━━━━━ Texte fourni
La jurisprudence francophone des Cours suprêmes


recherche avancée

25/08/2004 | LUXEMBOURG | N°17805

Luxembourg | Luxembourg, Tribunal administratif, 25 août 2004, 17805


Numéro 17805 du rôle Tribunal administratif du Grand-Duché de Luxembourg Inscrit le 24 mars 2004 Audience publique du 25 août 2004 Recours formé par Monsieur … …, … contre une décision du ministre de la Justice en matière de statut de réfugié

----------------------------------------------------------------------------------------------------------------


JUGEMENT

Vu la requête, inscrite sous le numéro 17805 du rôle, déposée le 24 mars 2004 au greffe du tribunal administratif par Maître Valérie DUPONG, avocat à la Cour, assistée de Maître George

s WEILAND, avocat, les deux inscrits au tableau de l’Ordre des avocats à Luxembourg, au nom d...

Numéro 17805 du rôle Tribunal administratif du Grand-Duché de Luxembourg Inscrit le 24 mars 2004 Audience publique du 25 août 2004 Recours formé par Monsieur … …, … contre une décision du ministre de la Justice en matière de statut de réfugié

----------------------------------------------------------------------------------------------------------------

JUGEMENT

Vu la requête, inscrite sous le numéro 17805 du rôle, déposée le 24 mars 2004 au greffe du tribunal administratif par Maître Valérie DUPONG, avocat à la Cour, assistée de Maître Georges WEILAND, avocat, les deux inscrits au tableau de l’Ordre des avocats à Luxembourg, au nom de Monsieur … …, né le 26 février 1970 à … (Kosovo/Etat de Serbie-

Monténégro), de nationalité serbo-monténégrine, demeurant actuellement à L-…, tendant à la réformation, sinon à l’annulation d’une décision du ministre de la Justice du 8 mars 2004 confirmant, sur recours gracieux, sa décision du 19 janvier 2004 portant rejet de sa demande en reconnaissance du statut de réfugié comme n’étant pas fondée;

Vu le mémoire en réponse du délégué du gouvernement déposé au greffe du tribunal administratif le 29 avril 2004;

Vu les pièces versées en cause et notamment la décision critiquée;

Ouï le juge-rapporteur en son rapport, ainsi que Maître Georges WEILAND et Monsieur le délégué du gouvernement Guy SCHLEDER en leurs plaidoiries respectives à l’audience publique du 28 juin 2004.

----------------------------------------------------------------------------------------------------------------

Le 11 août 2003, Monsieur … …, préqualifié, introduisit auprès du service compétent du ministère de la Justice une demande en reconnaissance du statut de réfugié au sens de la Convention de Genève du 28 juillet 1951, relative au statut des réfugiés, approuvée par une loi du 20 mai 1953, et du Protocole relatif au statut des réfugiés, fait à New-York, le 31 janvier 1967, approuvé par règlement grand-ducal du 6 janvier 1971, l’ensemble de ces dispositions étant ci-après dénommé « la Convention de Genève ».

En date du même jour, Monsieur … fut entendu par un agent du service de police judiciaire, section police des étrangers et des jeux, de la police grand-ducale, sur son identité et sur l’itinéraire suivi pour venir au Luxembourg.

Il fut entendu en date du 26 août 2003 par un agent du ministère de la Justice sur les motifs à la base de sa demande d’asile.
━━━━━━━━━━
━━━━━ Matériel fourni
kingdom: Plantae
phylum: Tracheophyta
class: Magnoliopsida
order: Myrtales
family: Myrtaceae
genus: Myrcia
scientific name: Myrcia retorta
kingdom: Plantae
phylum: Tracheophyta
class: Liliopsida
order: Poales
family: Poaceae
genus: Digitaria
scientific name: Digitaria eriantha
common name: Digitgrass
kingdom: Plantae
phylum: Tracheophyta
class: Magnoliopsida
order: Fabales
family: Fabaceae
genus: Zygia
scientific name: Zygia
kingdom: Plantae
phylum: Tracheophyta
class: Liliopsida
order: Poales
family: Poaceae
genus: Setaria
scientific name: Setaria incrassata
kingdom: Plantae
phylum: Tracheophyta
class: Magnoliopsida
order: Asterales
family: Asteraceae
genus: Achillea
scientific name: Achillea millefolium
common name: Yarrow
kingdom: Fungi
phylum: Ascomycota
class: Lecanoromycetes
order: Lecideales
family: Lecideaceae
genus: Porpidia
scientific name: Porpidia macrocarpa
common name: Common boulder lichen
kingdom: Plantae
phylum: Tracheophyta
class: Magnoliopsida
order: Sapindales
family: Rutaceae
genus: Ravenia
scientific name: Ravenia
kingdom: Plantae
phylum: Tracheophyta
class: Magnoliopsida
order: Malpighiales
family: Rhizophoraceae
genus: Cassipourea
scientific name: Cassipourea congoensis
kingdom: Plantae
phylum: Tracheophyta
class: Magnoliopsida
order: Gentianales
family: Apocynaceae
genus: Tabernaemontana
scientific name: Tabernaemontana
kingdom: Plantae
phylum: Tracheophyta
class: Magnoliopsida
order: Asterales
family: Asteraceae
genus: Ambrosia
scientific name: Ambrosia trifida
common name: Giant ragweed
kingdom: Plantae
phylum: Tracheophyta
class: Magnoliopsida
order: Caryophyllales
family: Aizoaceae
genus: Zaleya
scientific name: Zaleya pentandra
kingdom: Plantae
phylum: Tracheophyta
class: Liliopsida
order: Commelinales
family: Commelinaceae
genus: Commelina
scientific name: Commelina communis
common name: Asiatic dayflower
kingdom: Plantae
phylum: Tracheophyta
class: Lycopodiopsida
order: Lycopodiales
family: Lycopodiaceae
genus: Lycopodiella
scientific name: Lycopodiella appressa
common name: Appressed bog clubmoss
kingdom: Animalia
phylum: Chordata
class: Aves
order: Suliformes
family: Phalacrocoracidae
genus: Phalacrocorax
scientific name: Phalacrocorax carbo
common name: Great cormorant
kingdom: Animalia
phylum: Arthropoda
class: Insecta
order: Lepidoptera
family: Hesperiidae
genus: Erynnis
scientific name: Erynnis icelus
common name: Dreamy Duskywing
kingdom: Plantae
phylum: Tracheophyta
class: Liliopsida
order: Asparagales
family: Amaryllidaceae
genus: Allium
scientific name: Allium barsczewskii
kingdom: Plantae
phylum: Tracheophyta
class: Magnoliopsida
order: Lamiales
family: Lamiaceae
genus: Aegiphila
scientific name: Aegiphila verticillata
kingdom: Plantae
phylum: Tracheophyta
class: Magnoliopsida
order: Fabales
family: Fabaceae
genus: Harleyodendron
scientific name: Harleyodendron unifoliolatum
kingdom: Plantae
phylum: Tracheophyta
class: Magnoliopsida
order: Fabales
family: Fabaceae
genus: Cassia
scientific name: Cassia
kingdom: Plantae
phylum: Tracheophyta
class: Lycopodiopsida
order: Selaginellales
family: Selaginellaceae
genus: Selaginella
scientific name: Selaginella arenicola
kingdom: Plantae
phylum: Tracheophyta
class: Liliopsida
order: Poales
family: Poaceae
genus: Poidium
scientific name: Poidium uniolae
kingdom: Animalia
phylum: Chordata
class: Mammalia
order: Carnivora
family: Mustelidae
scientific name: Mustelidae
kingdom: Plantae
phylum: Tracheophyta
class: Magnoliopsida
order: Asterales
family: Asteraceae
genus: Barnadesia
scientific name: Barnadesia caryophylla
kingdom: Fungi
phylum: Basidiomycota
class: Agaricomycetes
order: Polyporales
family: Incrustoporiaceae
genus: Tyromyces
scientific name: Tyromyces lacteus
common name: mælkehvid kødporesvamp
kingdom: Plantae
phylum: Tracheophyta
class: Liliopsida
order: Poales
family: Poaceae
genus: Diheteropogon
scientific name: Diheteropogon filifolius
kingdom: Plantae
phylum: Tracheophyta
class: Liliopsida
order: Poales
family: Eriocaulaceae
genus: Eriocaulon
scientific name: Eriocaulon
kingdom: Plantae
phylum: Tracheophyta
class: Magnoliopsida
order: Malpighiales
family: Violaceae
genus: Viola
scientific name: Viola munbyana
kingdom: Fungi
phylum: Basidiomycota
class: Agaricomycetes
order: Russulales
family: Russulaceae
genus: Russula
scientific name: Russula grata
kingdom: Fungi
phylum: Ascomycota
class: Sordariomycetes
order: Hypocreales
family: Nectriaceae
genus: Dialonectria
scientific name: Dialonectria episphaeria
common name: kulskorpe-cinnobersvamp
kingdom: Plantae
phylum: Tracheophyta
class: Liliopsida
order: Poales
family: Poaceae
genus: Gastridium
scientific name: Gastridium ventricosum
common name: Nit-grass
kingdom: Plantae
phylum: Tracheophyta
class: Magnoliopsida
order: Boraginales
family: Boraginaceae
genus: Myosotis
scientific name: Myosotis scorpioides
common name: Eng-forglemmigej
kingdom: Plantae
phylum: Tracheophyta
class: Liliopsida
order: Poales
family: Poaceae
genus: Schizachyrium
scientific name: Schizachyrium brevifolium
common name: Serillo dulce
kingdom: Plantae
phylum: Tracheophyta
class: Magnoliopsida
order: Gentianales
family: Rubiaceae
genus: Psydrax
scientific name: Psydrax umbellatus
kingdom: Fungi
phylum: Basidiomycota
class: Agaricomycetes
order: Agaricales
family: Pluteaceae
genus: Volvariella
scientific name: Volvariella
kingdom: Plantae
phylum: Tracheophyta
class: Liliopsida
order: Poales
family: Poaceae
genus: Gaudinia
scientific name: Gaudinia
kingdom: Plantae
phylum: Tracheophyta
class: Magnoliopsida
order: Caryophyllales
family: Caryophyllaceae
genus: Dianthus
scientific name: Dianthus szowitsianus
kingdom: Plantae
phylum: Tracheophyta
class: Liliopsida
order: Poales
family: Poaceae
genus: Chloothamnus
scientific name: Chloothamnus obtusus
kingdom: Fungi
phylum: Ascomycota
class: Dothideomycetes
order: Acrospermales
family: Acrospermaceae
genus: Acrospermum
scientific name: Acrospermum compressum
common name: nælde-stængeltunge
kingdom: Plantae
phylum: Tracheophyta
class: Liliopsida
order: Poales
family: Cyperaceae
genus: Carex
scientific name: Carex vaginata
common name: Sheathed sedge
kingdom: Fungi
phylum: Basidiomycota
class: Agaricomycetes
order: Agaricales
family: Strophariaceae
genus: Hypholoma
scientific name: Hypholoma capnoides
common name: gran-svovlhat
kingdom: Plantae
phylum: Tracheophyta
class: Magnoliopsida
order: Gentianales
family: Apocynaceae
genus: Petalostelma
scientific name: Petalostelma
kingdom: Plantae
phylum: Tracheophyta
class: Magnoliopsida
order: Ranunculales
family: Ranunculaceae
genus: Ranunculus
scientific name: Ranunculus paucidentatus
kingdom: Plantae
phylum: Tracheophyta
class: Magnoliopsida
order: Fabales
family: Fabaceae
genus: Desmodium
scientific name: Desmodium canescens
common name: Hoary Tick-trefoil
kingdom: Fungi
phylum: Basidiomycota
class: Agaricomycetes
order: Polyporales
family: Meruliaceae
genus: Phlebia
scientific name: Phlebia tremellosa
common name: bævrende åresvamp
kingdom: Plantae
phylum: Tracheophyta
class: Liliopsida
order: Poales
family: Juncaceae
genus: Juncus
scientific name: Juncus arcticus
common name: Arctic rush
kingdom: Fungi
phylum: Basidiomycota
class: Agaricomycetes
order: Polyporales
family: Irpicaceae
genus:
━━━━━━━━━━
• Liste des tâches:
- a) Extrayez du jugement le passage qui va de « Le 11 août 2003, Monsieur » jusqu’à « venir au Luxembourg. » inclus.
- b) Répondez à ces questions d’après le jugement :
(i) À quelle date le délégué du gouvernement a-t-il déposé son mémoire en réponse au greffe du tribunal administratif ?
(ii) À quelle date le demandeur a-t-il été entendu par un agent du ministère de la Justice sur les motifs de sa demande d’asile ?
(iii) Quel délégué du gouvernement a plaidé à l’audience publique ?
- c) Indiquez si chacune des affirmations suivantes concorde avec le jugement, en répondant par oui ou par non et en citant les mots décisifs du texte :
(i) La demande en reconnaissance du statut de réfugié a été introduite le 11 août 2003.
(ii) Les plaidoiries ont eu lieu à l’audience publique du 25 août 2004.
(iii) Le demandeur est de nationalité albanaise.
Appuyez-vous exclusivement sur le jugement pour répondre.

• Réponses par tâche:
- a)
Le 11 août 2003, Monsieur … …, préqualifié, introduisit auprès du service compétent du ministère de la Justice une demande en reconnaissance du statut de réfugié au sens de la Convention de Genève du 28 juillet 1951, relative au statut des réfugiés, approuvée par une loi du 20 mai 1953, et du Protocole relatif au statut des réfugiés, fait à New-York, le 31 janvier 1967, approuvé par règlement grand-ducal du 6 janvier 1971, l’ensemble de ces dispositions étant ci-après dénommé « la Convention de Genève ».

En date du même jour, Monsieur … fut entendu par un agent du service de police judiciaire, section police des étrangers et des jeux, de la police grand-ducale, sur son identité et sur l’itinéraire suivi pour venir au Luxembourg.

- b)
(i) Le 29 avril 2004.
(ii) Le 26 août 2003.
(iii) Guy SCHLEDER.

- c)
(i) Oui : « Le 11 août 2003, Monsieur … …, préqualifié, introduisit auprès du service compétent du ministère de la Justice une demande en reconnaissance du statut de réfugié ».
(ii) Non : « en leurs plaidoiries respectives à l’audience publique du 28 juin 2004 ».
(iii) Non : « de nationalité serbo-monténégrine ».